Automatic Speech Recognition (ASR) software is not new. It’s been around since the fifties, but the last couple of years several innovations have made it possible to develop high-quality speech to text engines in a (relatively) short amount of time.
People need accurate software that can recognise speakers, can handle complex vocabulary and even customised terminology because of the exponential growth of streams of content we need to process, store and re-use.
Data is important for the success of any machine learning project and A.I.is no different. By developing and implementing the right filters and best practices, we are able to train our software to a high level of accuracy (at least 90 percent) in less than 3 months.

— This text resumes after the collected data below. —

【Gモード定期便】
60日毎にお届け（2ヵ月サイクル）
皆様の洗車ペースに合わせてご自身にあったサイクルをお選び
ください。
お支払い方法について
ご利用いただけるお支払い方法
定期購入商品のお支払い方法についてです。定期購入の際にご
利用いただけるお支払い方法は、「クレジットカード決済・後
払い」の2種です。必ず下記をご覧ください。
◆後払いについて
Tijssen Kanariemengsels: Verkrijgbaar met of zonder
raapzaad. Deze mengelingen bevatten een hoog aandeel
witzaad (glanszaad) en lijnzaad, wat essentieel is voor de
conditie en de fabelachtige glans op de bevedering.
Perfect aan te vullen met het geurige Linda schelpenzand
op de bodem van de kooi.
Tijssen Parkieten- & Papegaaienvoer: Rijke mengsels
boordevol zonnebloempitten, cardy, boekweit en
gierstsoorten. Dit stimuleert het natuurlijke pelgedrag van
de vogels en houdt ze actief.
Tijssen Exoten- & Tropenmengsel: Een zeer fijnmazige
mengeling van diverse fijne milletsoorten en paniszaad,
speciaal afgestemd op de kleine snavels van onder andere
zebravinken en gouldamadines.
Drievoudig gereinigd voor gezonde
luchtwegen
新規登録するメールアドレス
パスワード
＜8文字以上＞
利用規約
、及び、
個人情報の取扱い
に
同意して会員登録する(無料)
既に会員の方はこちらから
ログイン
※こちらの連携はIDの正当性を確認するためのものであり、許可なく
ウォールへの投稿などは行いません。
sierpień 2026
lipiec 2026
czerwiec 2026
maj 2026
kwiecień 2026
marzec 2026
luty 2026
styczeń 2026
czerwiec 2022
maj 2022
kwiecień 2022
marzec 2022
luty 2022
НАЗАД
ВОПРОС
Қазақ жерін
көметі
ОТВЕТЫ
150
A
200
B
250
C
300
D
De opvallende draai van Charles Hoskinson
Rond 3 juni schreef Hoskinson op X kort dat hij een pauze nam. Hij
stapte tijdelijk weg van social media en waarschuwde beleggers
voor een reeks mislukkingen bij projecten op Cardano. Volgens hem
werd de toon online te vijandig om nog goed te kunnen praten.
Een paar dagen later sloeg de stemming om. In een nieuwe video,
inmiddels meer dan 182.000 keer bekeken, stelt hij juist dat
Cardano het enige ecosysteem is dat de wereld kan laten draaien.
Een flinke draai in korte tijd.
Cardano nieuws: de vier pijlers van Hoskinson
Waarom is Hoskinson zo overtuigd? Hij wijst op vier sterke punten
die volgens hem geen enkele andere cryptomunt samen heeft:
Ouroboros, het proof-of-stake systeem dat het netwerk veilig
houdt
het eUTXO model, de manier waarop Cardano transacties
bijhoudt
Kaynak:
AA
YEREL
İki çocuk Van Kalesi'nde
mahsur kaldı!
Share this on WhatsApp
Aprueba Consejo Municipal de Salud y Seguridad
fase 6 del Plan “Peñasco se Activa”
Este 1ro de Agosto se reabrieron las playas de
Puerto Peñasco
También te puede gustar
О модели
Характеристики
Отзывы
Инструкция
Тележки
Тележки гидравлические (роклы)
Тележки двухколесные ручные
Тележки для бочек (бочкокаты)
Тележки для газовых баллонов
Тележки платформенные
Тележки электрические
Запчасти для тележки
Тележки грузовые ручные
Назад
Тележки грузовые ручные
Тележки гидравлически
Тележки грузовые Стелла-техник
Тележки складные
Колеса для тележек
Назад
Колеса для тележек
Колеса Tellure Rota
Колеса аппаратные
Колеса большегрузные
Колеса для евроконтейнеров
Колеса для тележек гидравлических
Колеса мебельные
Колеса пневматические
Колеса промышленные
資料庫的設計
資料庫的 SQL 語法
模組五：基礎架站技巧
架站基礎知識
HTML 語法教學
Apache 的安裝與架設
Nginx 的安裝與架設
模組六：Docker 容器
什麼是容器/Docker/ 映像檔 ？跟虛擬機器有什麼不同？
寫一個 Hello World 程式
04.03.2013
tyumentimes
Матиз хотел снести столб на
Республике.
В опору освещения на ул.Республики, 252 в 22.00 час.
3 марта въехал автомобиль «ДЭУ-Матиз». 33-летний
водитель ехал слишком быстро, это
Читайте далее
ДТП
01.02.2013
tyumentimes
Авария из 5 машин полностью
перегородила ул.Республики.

We like to share our methods with you because we believe that sharing this knowledge with our (future) clients will help both parties to understand the potential of this technology. Generally speaking, you need good data to create a good model. The quality of the data is a key factor for success. But what defines the quality of data? Well, it depends on the goal, the client and the final use of the speech to text service. However, we’ve put together a list of requirements for the datasets we use.
1 Quantity: We need at least one hour of audio with different people speaking in various settings, along with a handwritten 100 percent correct transcript of the audio file. This way we can start training variations right away.
2 Quality: Clean and clear audio with correct transcripts are the best start of the developing process. But most of the time it’s hard to find a dataset like this. In this case, we will use automated ‘data cleaning’ to filter the dataset. We avoid manual labour for simple tasks and just add nuances and corrections that machines will miss. We’ve developed these best practices by continuously experimenting with what task should be done manually and what tasks we can automate.
3 Domain-specific instructions: We provide a custom-made speech to text-service and that’s why we need detailed information about what kind of language, names and terms are important to you. Also, it depends on what kind of audio you will describe since for example meetings, video’s and conference calls all have other (technical) settings. The more information we have, the better we can filter and correct the data set in order to create well-matching training data to deliver the best custom made speech to text engine possible.
Over the last six months, we’ve noticed an increasing number of people understanding the possibilities and value of this technology and suggesting various use-cases to apply speech to text. From broadcaster to the government, from simple audio files to meetings with complex use of language such as lawyers and doctors. The possibilities are endless, but to really make a difference and create a high-quality speech to text engine, customization remains key.